In our age of Spotify Discover Weekly and record subscription services and pre-programmed radios and playlists tailored to every hyper-specific situation we can dream up, coming to music organically and spontaneously is uncommon. It seems rare enough to exchange music between two people in the same room, let alone find one of your favorite records in the street. I wouldn’t suggest the scavenger lifestyle as anyone’s sole source of musical discovery, but I will say there is a taste of destiny in it. I don’t believe in destiny either, so anything that conjures a sense of it feels pretty damn nice, if not fleeting.

The other week I had finished my book and was looking for a new one to read. I had just spoken to a friend about how I’d oddly never read Hunter S. Thompson, which is strange as he fits the profile of my favorite writers (depressed, debauched, wry). Days later I walked through my basement, past a stack of books an old roommate had left three years ago when he moved out. I was drawn to a turquoise spine peeping out from under a couple of Bret Easton Ellis tomes. It was The Rum Diary, Thompson’s first novel. I am enjoying it tremendously, and can’t believe it has been waiting silently under my nose for three whole years.

Come to think of it, it was that same roommate who provided me with another bout of serendipitous discovery. When he moved, I upgraded to his bedroom after five years in the windowless cavern next door. His room had not one, but two windows, and he’d left his superior mattress and an enormous credenza that was far lovelier than anything I’d ever allow myself to buy.

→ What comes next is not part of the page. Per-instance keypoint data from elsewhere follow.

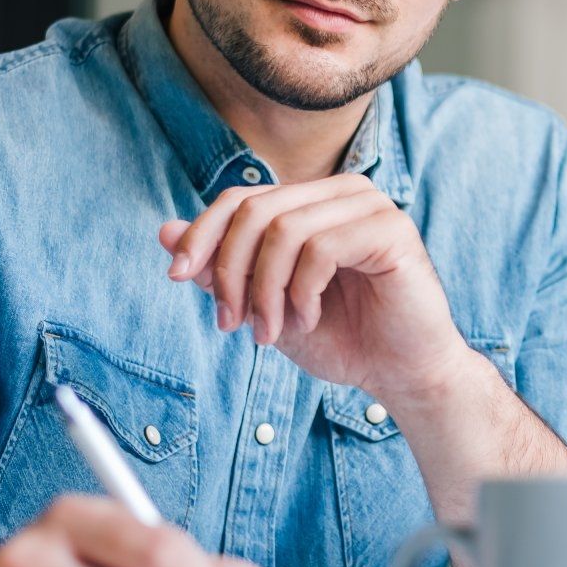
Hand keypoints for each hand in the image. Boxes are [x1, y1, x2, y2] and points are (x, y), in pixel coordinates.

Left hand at [159, 175, 468, 403]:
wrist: (402, 374)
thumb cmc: (343, 338)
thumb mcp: (267, 305)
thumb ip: (224, 268)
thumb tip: (165, 232)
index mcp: (314, 201)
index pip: (242, 198)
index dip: (202, 234)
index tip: (178, 278)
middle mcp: (342, 192)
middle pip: (257, 210)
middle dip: (231, 271)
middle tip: (232, 324)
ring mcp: (370, 205)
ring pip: (284, 228)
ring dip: (266, 290)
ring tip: (271, 331)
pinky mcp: (391, 228)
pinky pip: (320, 248)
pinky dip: (301, 291)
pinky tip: (308, 318)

I took my time moving in – I set up my haphazard bookshelf. I stuffed my 500 pairs of underwear into one of the credenza’s many drawers. I arranged my desk with reference books and a quantity of pens that would suggest I was deeply concerned about a imminent global pen shortage. After deciding that all of my portfolios from college would go in one of the credenza’s large cabinets, I opened the door and found around 80 forsaken vinyl records leaning against one another. I believe my mouth truly dropped open. This pile of albums ended up doubling the size of my collection, and included some true gems. There was Kate Bush’s Hounds Of Love, Roxy Music’s Manifesto, Prince’s Controversy, Talking Heads’ 77, Joni Mitchell’s Ladies Of The Canyon, Blondie’s Parallel Lines, Lou Reed’s Transformer, and dozens more. It seemed like luck, or at least something like it, and I took it as a good omen – something I also do not believe in.

I hauled the LPs I didn’t love (Donovan, Heart) to the nearest record store and swapped them for a $25 dollar credit, which I used to pad my collection with bizarre French funk punk records, Peel Sessions, and anything I could find by Prefab Sprout. Puzzled by my fortune, I still couldn’t understand why someone would desert a collection that had clearly been accumulated over a few years…but I was more than happy to give it a new home.